1923 film by Sam Wood

Prodigal Daughters is a 1923 American silent societal drama film produced by Famous Players–Lasky and distributed through Paramount Pictures. The film stars Gloria Swanson and was directed by Sam Wood. It is based on a novel of the same name by Joseph Hocking.

==Plot==
As described in a film magazine review, Swifty Forbes becomes a flapper when her father J.D. Forbes becomes rich during the War. She lives a life of unrestrained pleasure and is loved by Roger Corbin, an aviator, and Stanley Garside, a gambler. Her sister Marjory follows the same trail and, when their father protests, they leave home to lead their own lives in Greenwich Village.
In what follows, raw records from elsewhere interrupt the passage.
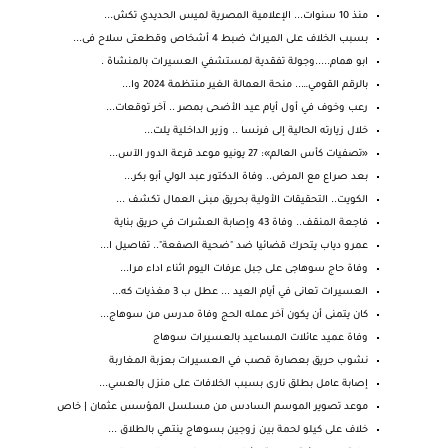
منذ 10 سنوات... الإعلامية المصرية لميس الحديدي تكش...
بسبب الخلاف على الميراث ضبط 4 أشخاص وقطعتى سلاح فى...
ابو همام.....وجولة تفقدية لمستشفي العسيرات بالمنشاة .
بالرقم القومي….. منحة العمالة الغير منتظمة 2024 وا...
رعب وخوف في أول أيام عيد الأضحى بمصر .. آخر توقعات...
خلال زيارته الحالية إلى فرنسا .. وزير الداخلية يلت...
«تصفيات كأس العالم»: 27 يونيو موعد قرعة الدور الآس...
بعد صراع مع المرض.. وفاة الدكتور عبد الولي أبو بكر...
الكويت.. التحقيقات الأولية بحريق مبنى العمال تكشف ...
فاجعة المنقف.. وفاة 43 وإصابة العشرات في حريق بناية
عمرو دياب يتحرك قضائيا ضد "ضحية الصفعة".. تفاصيل ا...
وفاة حاج سوهاجى على جبل عرفات اليوم اثناء اداء مرا...
العسيرات تعانى في أيام العيد ... عطل ب 3 مغذيات كه...
كان يتمنى أن يكون آخر عمله الحج وفاة مدرس من سوهاج...
وفاة عميد عائلات المساعيد بالعسيرات سوهاج
نشوب حريق بعصارة قصب في العسيرات بعزبة المغاربة
إصابة عامل بطلق نارى بسبب الخلافات على منزل بالعسي...
موعد تصوير الموسم السادس من مسلسل المؤسس عثمان | خاص
خلاف على كيلو لحمة بين زوجين بسوهاج ينتهي بالطلاق ...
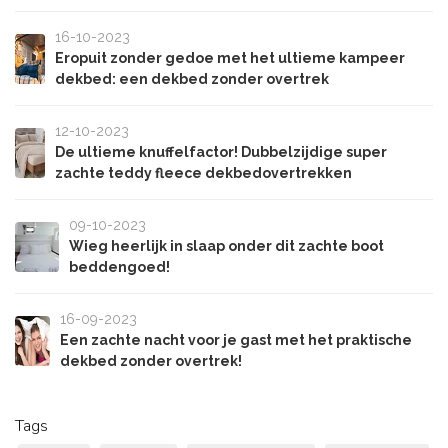
16-10-2023
Eropuit zonder gedoe met het ultieme kampeer
dekbed: een dekbed zonder overtrek
12-10-2023
De ultieme knuffelfactor! Dubbelzijdige super
zachte teddy fleece dekbedovertrekken
09-10-2023
Wieg heerlijk in slaap onder dit zachte boot
beddengoed!
16-09-2023
Een zachte nacht voor je gast met het praktische
dekbed zonder overtrek!
Tags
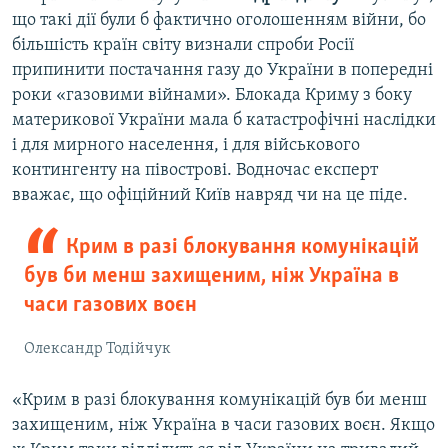
що такі дії були б фактично оголошенням війни, бо
більшість країн світу визнали спроби Росії
припинити постачання газу до України в попередні
роки «газовими війнами». Блокада Криму з боку
материкової України мала б катастрофічні наслідки
і для мирного населення, і для військового
контингенту на півострові. Водночас експерт
вважає, що офіційний Київ навряд чи на це піде.
Крим в разі блокування комунікацій
був би менш захищеним, ніж Україна в
часи газових воєн
Олександр Тодійчук
«Крим в разі блокування комунікацій був би менш
захищеним, ніж Україна в часи газових воєн. Якщо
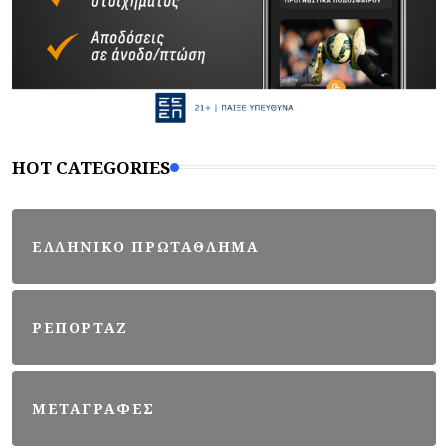
HOT CATEGORIES
ΕΛΛΗΝΙΚΟ ΠΡΩΤΑΘΛΗΜΑ
ΡΕΠΟΡΤΑΖ
ΜΕΤΑΓΡΑΦΕΣ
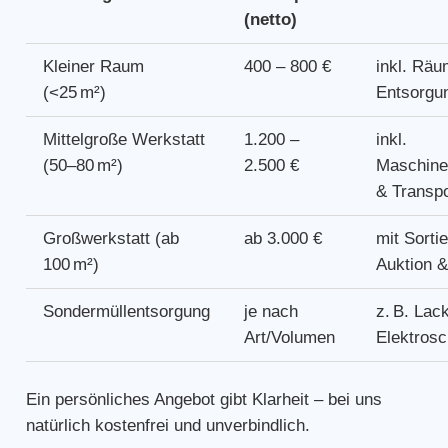
(netto)
Kleiner Raum
400 – 800 €
inkl. Rä
(<25 m²)
Entsorgu
Mittelgroße Werkstatt
1.200 –
inkl.
(50–80 m²)
2.500 €
Maschine
& Transpo
Großwerkstatt (ab
ab 3.000 €
mit Sorti
100 m²)
Auktion &
Sondermüllentsorgung
je nach
z. B. Lac
Art/Volumen
Elektrosc
Ein persönliches Angebot gibt Klarheit – bei uns
natürlich kostenfrei und unverbindlich.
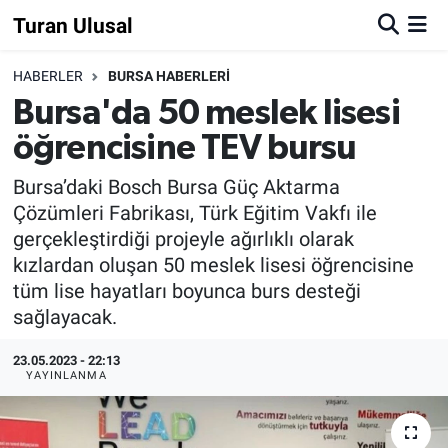
Turan Ulusal
HABERLER
BURSA HABERLERİ
Bursa'da 50 meslek lisesi
öğrencisine TEV bursu
Bursa’daki Bosch Bursa Güç Aktarma
Çözümleri Fabrikası, Türk Eğitim Vakfı ile
gerçekleştirdiği projeyle ağırlıklı olarak
kızlardan oluşan 50 meslek lisesi öğrencisine
tüm lise hayatları boyunca burs desteği
sağlayacak.
23.05.2023 - 22:13
YAYINLANMA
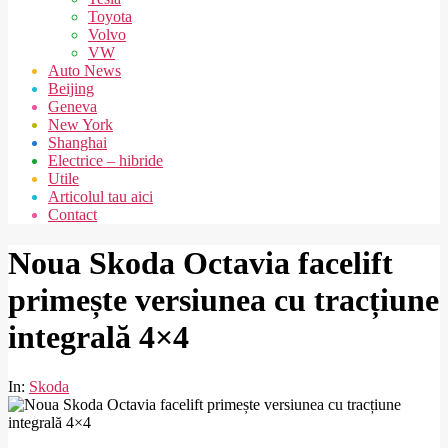
Toyota
Volvo
VW
Auto News
Beijing
Geneva
New York
Shanghai
Electrice – hibride
Utile
Articolul tau aici
Contact
Noua Skoda Octavia facelift
primește versiunea cu tracțiune
integrală 4×4
In:
Skoda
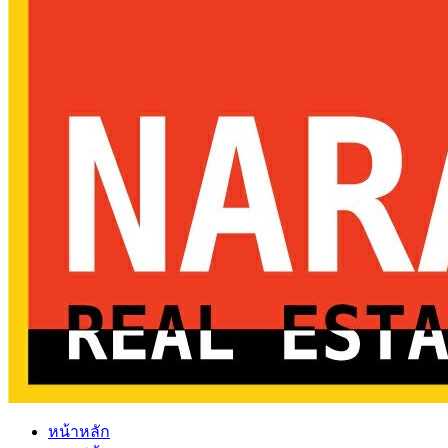
หน้าหลัก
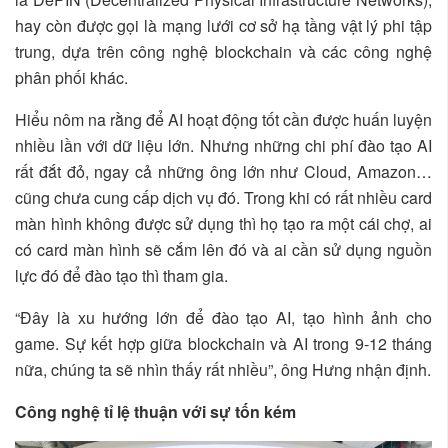
hay còn được gọi là mạng lưới cơ sở hạ tầng vật lý phi tập
trung, dựa trên công nghệ blockchain và các công nghệ
phân phối khác.
Hiểu nôm na rằng để AI hoạt động tốt cần được huấn luyện
nhiều lần với dữ liệu lớn. Nhưng những chi phí đào tạo AI
rất đắt đỏ, ngay cả những ông lớn như Cloud, Amazon…
cũng chưa cung cấp dịch vụ đó. Trong khi có rất nhiều card
màn hình không được sử dụng thì họ tạo ra một cái chợ, ai
có card màn hình sẽ cắm lên đó và ai cần sử dụng nguồn
lực đó để đào tạo thì tham gia.
“Đây là xu hướng lớn để đào tạo AI, tạo hình ảnh cho
game. Sự kết hợp giữa blockchain và AI trong 9-12 tháng
nữa, chúng ta sẽ nhìn thấy rất nhiều”, ông Hưng nhận định.
Công nghệ tỉ lệ thuận với sự tốn kém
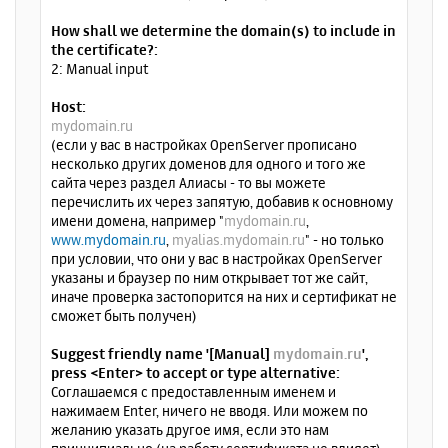
How shall we determine the domain(s) to include in
the certificate?:
2: Manual input
Host:
mydomain.ru
(если у вас в настройках OpenServer прописано
несколько других доменов для одного и того же
сайта через раздел Алиасы - то вы можете
перечислить их через запятую, добавив к основному
имени домена, например "
mydomain.ru
,
www.mydomain.ru
,
myalias.mydomain.ru
" - но только
при условии, что они у вас в настройках OpenServer
указаны и браузер по ним открывает тот же сайт,
иначе проверка застопорится на них и сертификат не
сможет быть получен)
Suggest friendly name '[Manual]
mydomain.ru
',
press <Enter> to accept or type alternative:
Соглашаемся с предоставленным именем и
нажимаем Enter, ничего не вводя. Или можем по
желанию указать другое имя, если это нам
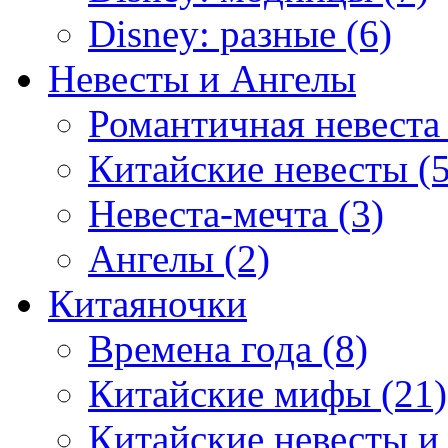
Disney: разные (6)
Невесты и Ангелы
Романтичная невеста 
Китайские невесты (5
Невеста-мечта (3)
Ангелы (2)
Китаяночки
Времена года (8)
Китайские мифы (21)
Китайские невесты и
Forbes, the father, in despair leaves the business in the hands of the young Corbin. Swifty loses all her money in Garside's card room and plays the cards for the cancelation of her debt against her marriage to Garside. She loses and must marry Garside within sixty days. While in the cabin of a new locomotive produced at her father's works, the thing starts and kills Garside, who was in an automobile. She ends up rescued by Corbin, who goes after her in an airplane and the two marry.

==Production==
Some portions of this film were shot in Swanson's own palatial Hollywood mansion. A young and then unknown Mervyn LeRoy appears unbilled as a newsboy. He later directed Swanson in her early talkie Tonight or Never.

==Preservation==
With no prints of Prodigal Daughters located in any film archives, it is a lost film.